Anton went on, “As long as my counterparts in the other established faiths do their parts in removing emerging avatars from amongst their own kind, the divine order will be maintained.” A grim smile settled on his face. “It’s one of the few things we agree upon.”

“So you won’t work with me because it’d threaten the dark regime you’re trying to keep, even though that puts you in league with cultists?”

“Yes, I suppose so.
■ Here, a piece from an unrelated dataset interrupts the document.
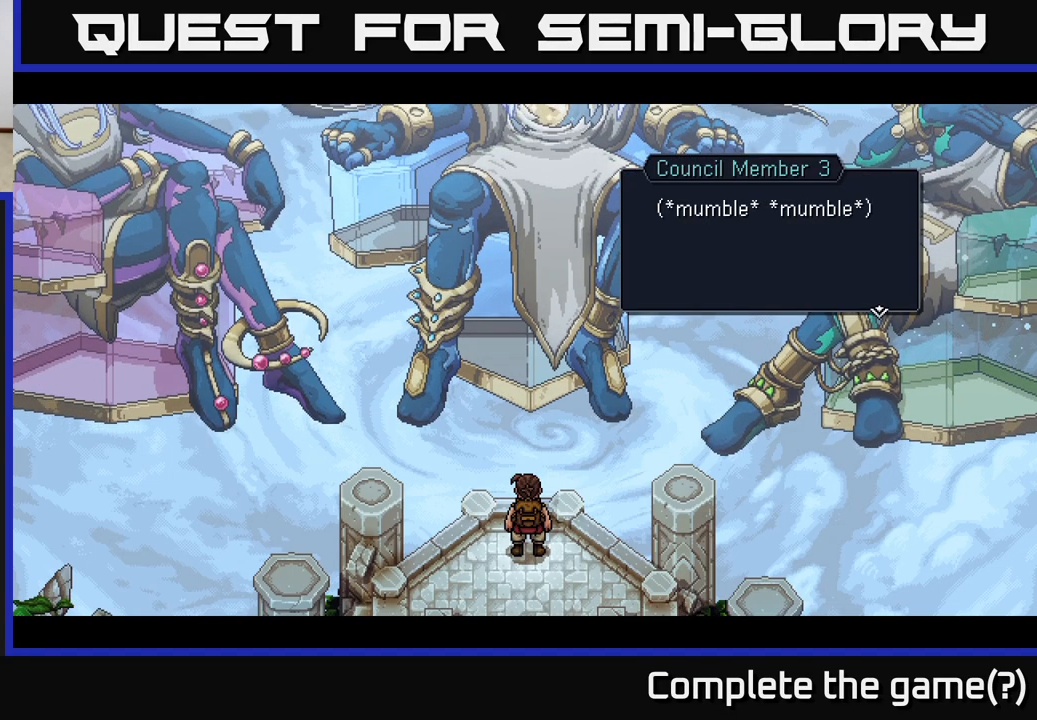
{"buttons": [], "left_stick": "center", "right_stick": "center", "events": []}
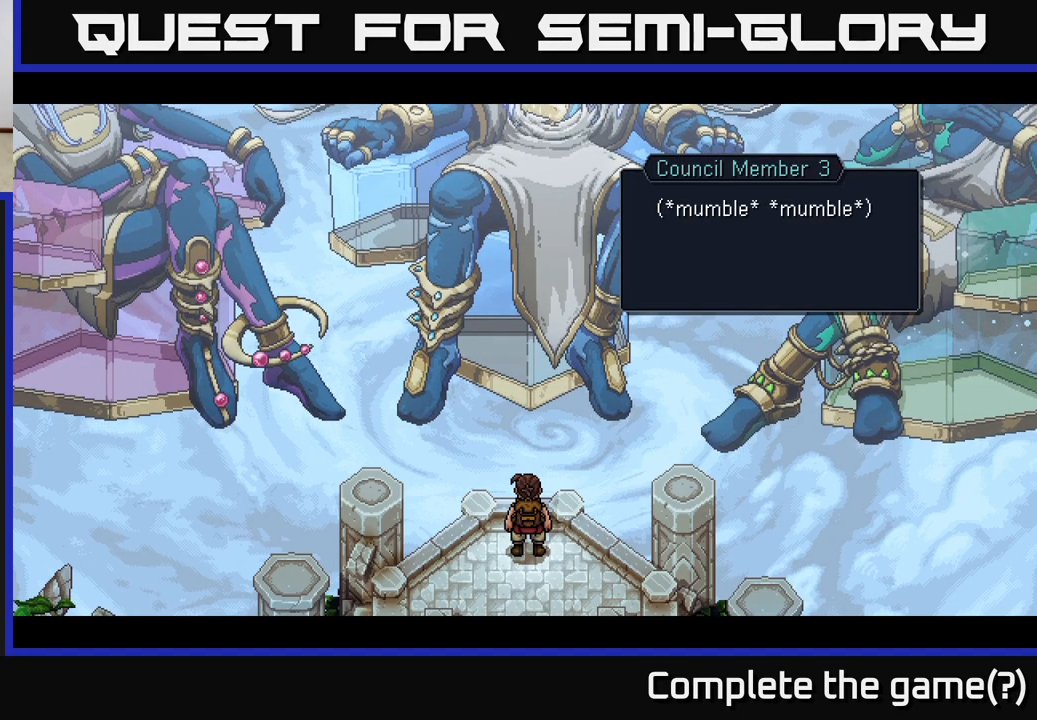
{"buttons": ["A"], "left_stick": "center", "right_stick": "center", "events": [[450, "A", "down"]]}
Funny, isn’t it?”

“Even though Ossard will fall and become the province of the Horned God?”

“Yes.”

“That’s insane!”

“The Horned God is part of the old regime - not the new.”

I shook my head in disbelief. “You’ve enslaved the world!”

“Yes, and work to keep it that way.”

“It’s a crime!”

“Maybe, but not one punished by my god.” He shuffled, growing restless with the conversation.

I was running out of time.

“Is it true that we could have weakened them by getting out of Ossard?”

“Yes, but a hollow victory, the city would still have fallen.”

“The Lae Velsanans are carrying word to King Giovanni; Greater Baimiopia will know, and so will the Heletian League, Church, and Inquisition. They wanted us to leave if we couldn’t control the city, so as to weaken it for those who come to retake it.”

Anton nodded. “It makes some sense, but alas you’ll not have the life to see it, and I’ve sworn to my god that I’ll not flee.” He shook his head. “I can feel him turning from me already, he knows of my failure. Hopefully, when I hand him your soul in apology, he may yet offer me some kind of salvation.”

“You should leave the city and take your Loyalists with you. You could work to win it back when help arrives. We could work together.”

He shook his head. “They’ll sanctify the city, and they’ll do it soon. The kidnappings have climaxed. I’ve had word that the ritual is planned for as soon as tomorrow night.”

My family!

“Tomorrow night? Please, you must leave!”

“No, I’ve vows to guide me. I’ve planned to die tomorrow, but not until I’ve taken as many of them with me as I can. It’ll be a bloodbath, and if Krienta sends me his blessings to do it, there may very well be nothing left…”

And then another voice cut in, cold and female, purring from the shadows behind his chair, “This life I take for Mortigi!” Metal flashed from a silver blade suddenly at Anton’s neck.

He jumped out of his chair and spun about, but was trapped between it and his desk. His hands flew to his throat.

Too late!

Lady Death stepped out from the shadowed curtains and came into the light. She held her knife out with the blade’s edge bloodied.

Anton stood with his back to me, his hands still at his throat. Blood dribbled down one of them to run into the sleeve of his robe.

Lady Death chuckled, the sound deep and rich. “You’ve got your facts wrong, dear Inquisitor, but it won’t matter, not for you, you won’t be around to see it.”

Angered by such a brazen attack, but perhaps more infuriated that Krienta hadn’t intervened, he growled, “Get out of my rooms, bitch!”

She lunged forward to slap him on the cheek with the flat of her blade.

He tried to dodge her teasing strike, but couldn’t.

She mocked, “Soon enough they won’t be your rooms, the leadership of the Reformers are already coming for them!”

Anton put his bloodied hands behind him on the desk and launched himself backwards, kicking off of his chair. He pushed its heavy oak frame back into her, giving him the moment he needed to get away.

She pushed the chair aside as he jumped to the floor beside me.

I could see an ugly wound across his throat, the cut well placed, but not deep enough to kill.

Perhaps Krienta
had
intervened…

He yelled, “Men, to arms!”

The door burst open behind us, but neither of us turned. From it we could hear the Inquisitor’s call repeated.

A guard came up to stand alongside me with his sword drawn, another took up a position beside Anton. And all the while footfalls of reinforcements thundered from the corridor.